I know its totally out of scope for this community, but should I try to open a new thread for this tricky subject. Or all people will just ignore it here?

Interestingly, I get the same error (using pppoe) when trying to move the WAN interface from em3 (intel 4 port card) to the inbuilt realtek adapter with ppoe profile.

I will try the suggestions here first, but just wanted to let you know that you are not alone!

So, it sometimes it's just realtek, sometimes the Q# of nic :/

Threads like this unencourage me to put my new Qotom-box with opnsense in place.

I have six i211 in my box, as I've heard there are no problems with Intel NICs.

Well I do know, people tend to talk about problems in forums, but are there any good stories about using pppoe with opnsense?

I cannot afford being cutoff from my mailserver when I am travelling....

Quote from: donald24 on August 13, 2019, 08:24:58 PM

Well I do know, people tend to talk about problems in forums, but are there any good stories about using pppoe with opnsense?

I cannot afford being cutoff from my mailserver when I am travelling....

No stroys are good storys since everyone who posts a thread usually has a problem. Never had issues with pppoe the last year ..

This is an ongoing and severe issue for me.  I've tried a bunch of potential fixes mentioned in this and some other threads but nothing has worked.  The moment my PPPoE refreshes my OPNsense self-immolates and requires a hard reboot.  I've tried this on a fresh install and it is the same.  I have yet to upgrade to 19.7, I'll likely try this shortly and see what happens.  If it's still an issue I'll have to jump ship for another option.

September 10, 2019, 02:41:04 AM #56 Last Edit: September 14, 2019, 06:02:48 AM by flames
I would like to add, with virtualized OPNSense 19.7.3 i have the same issue (since 17.x).
Hardware:...
Proxmox 5.1.x - 6.0.6, MultiWAN, Virtio and Intel E1000 virtual NICs tested (not tested with virtualized Realtek or Vmxnet3)
The physical nodes tested HP DL580g7, DL380g6/g7/g8, DL360g8/g9
Physical NICs: onboard (whatever those nodes have: broadcom, netxen, intel) + different intel pci-e cards (currently nodes are running with intel x520, tested with x540 and some other cards, also with some silly cards like chelsio, which have different issues at all).
as soon as PPPoE reloads -> crash (reproduce: interfaces / overview / wan / reload OR disconnect)
since my ISP is not forcing regularly reconnects, its not that critical, but still painful :)
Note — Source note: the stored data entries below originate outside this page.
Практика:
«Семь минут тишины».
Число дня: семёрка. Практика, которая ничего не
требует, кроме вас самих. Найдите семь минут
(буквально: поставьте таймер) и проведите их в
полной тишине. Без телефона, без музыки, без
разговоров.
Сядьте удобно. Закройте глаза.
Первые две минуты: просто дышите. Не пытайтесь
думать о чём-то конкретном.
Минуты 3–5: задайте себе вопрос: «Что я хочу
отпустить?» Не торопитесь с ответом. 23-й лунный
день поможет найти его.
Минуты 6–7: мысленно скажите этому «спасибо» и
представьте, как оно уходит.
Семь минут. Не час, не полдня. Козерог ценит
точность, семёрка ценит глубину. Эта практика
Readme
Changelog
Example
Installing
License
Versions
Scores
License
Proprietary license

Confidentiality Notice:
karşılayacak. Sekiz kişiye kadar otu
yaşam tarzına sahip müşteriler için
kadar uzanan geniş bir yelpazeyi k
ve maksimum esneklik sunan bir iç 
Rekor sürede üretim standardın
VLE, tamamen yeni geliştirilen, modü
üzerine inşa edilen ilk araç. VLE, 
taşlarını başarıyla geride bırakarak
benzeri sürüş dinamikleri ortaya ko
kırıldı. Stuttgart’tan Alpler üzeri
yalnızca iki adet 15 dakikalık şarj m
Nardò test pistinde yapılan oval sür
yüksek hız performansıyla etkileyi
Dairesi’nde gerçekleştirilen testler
Edit: changed the ISP to one w/o pppoe.

Quote from: JDtheHutt on August 17, 2019, 09:41:35 PM
This is an ongoing and severe issue for me.  I've tried a bunch of potential fixes mentioned in this and some other threads but nothing has worked.  The moment my PPPoE refreshes my OPNsense self-immolates and requires a hard reboot.  I've tried this on a fresh install and it is the same.  I have yet to upgrade to 19.7, I'll likely try this shortly and see what happens.  If it's still an issue I'll have to jump ship for another option.
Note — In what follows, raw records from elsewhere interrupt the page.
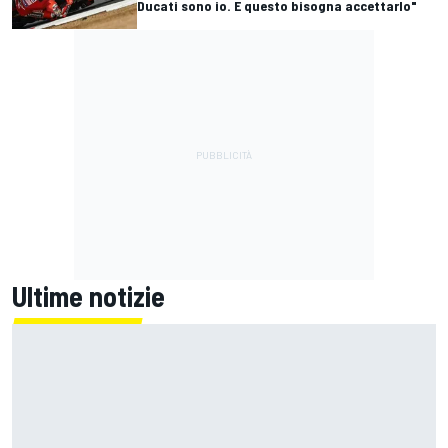
Ducati sono io. E questo bisogna accettarlo"
Ultime notizie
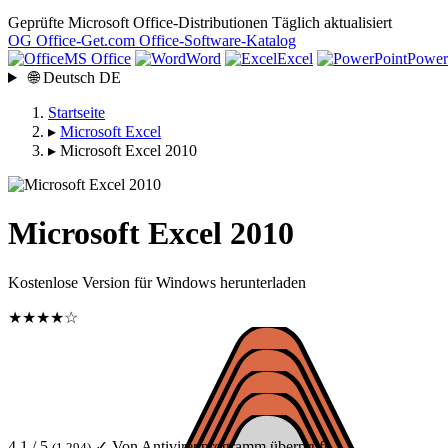
Geprüfte Microsoft Office-Distributionen
Täglich aktualisiert
OG
Office-Get
.com
Office-Software-Katalog
MS Office
Word
Excel
Power
🌐
Deutsch
DE
Startseite
▸
Microsoft Excel
▸
Microsoft Excel 2010
Microsoft Excel 2010
Kostenlose Version für Windows herunterladen
★★★★☆
4.1 / 5
✓ Von Antivirenprogramm überprüft
(1 294)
I upgraded to latest 19.7 version and still occurring, so definitely not fixed there.  I have tried some suggested fixes here and on other BSD related forums and nothing has worked so far.

The problem still persists on my machine  :'(

As already mentioned here, the panic is often triggered when using the "disconnect/connect" buttons in the webgui. Furthermore, the same occurs when the cron job performs a "periodic interface reset". So, I disabled the related cron job to check, whether its more stable.
OPNsense 24.7.11_2-amd64

This problem is occurring here with the 19.7.4_1 too!

The crash occurs when:

-The cable from the PPPoE modem is manually disconnected
-The modem is turned off
-The Interfaces/Overview Disconnect button is pressed

Cloudfence Open Source Team